Use `transaction.publish()` to forward messages to another stream. The publish is committed atomically with the handler, so if the handler raises, the publish is rolled back:

```python
from atomic_redis_streams import RedisStreamConsumer, TransactionManager

class OrderRouter:
    def handle(self, message: dict, transaction: TransactionManager) -> None:
        transaction.publish("invoices", {"order_id": message["order_id"]})
        # if an exception is raised here, the above publish() call is rolled back

consumer = RedisStreamConsumer(
    stream="orders",
    consumer_id="order-router",
    handler=OrderRouter(),
    redis_url="redis://localhost:6379",
)
consumer.start()
```

### Full example

This example combines all three features: reading a message, updating persistent state, and publishing to a downstream stream.
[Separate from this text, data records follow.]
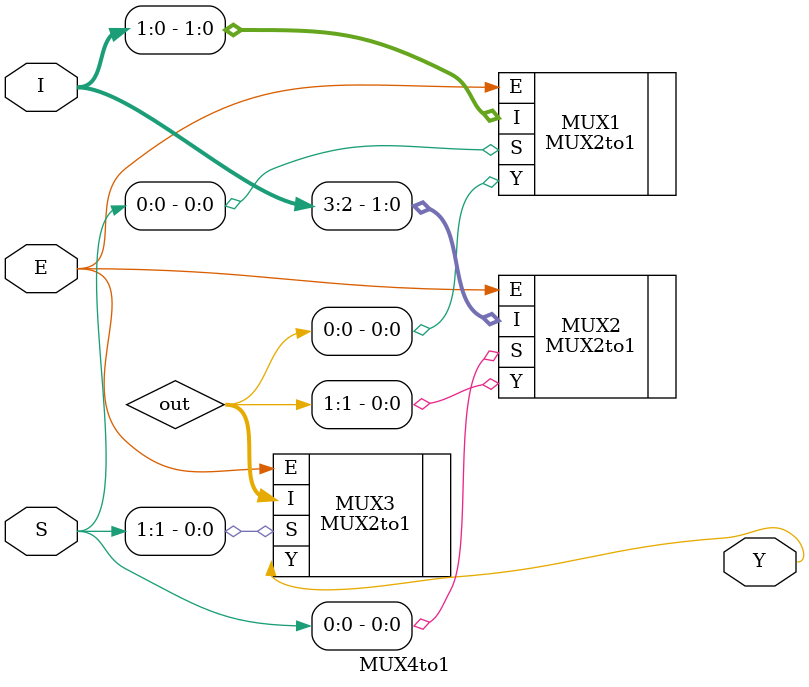
<source format=v>
module MUX4to1(input[3:0] I, input[1:0] S, input E, output Y);
	// data flow model
	// assign Y = E & ((~S[1] & ~S[0] & I[0]) | (~S[1] & S[0] & I[1]) | 
	//			(S[1] & ~S[0] & I[2]) | (S[1] & S[0] & I[3]));
	
	// gate level model
	wire[1:0] out;
	MUX2to1 MUX1(.I(I[1:0]), .S(S[0]), .E(E), .Y(out[0]));
	MUX2to1 MUX2(.I(I[3:2]), .S(S[0]), .E(E), .Y(out[1]));
	MUX2to1 MUX3(.I(out), .S(S[1]), .E(E), .Y(Y));
endmodule
</source>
All three happen atomically:

```python
from atomic_redis_streams import Persistable, PersistableAttribute, RedisStreamConsumer, TransactionManager

RESTOCK_THRESHOLD = 10

class InventoryTracker(Persistable):
    stock = PersistableAttribute(default=0)

    @property
    def unique_id(self) -> str:
        return "inventory-tracker"

    def handle(self, message: dict, transaction: TransactionManager) -> None:
        self.stock -= int(message["quantity"])
        if self.stock <= RESTOCK_THRESHOLD:
            transaction.publish("restock-alerts", {
                "sku": message["sku"],
                "stock": str(self.stock),
            })

consumer = RedisStreamConsumer(
    stream="sales",
    consumer_id="inventory-tracker",
    handler=InventoryTracker(),
    redis_url="redis://localhost:6379",
)
consumer.start()
```

If the process crashes mid-flight, the stock count is not updated and the restock alert is not published. On restart, processing resumes from the last successfully committed message.

## Security

This library uses `pickle` to serialize and deserialize `Persistable` handler state in Redis. **It assumes a trusted Redis connection.** If an attacker can write arbitrary bytes to your Redis instance, they can execute arbitrary code when the state is restored on startup. Do not use this library against an untrusted or publicly accessible Redis instance.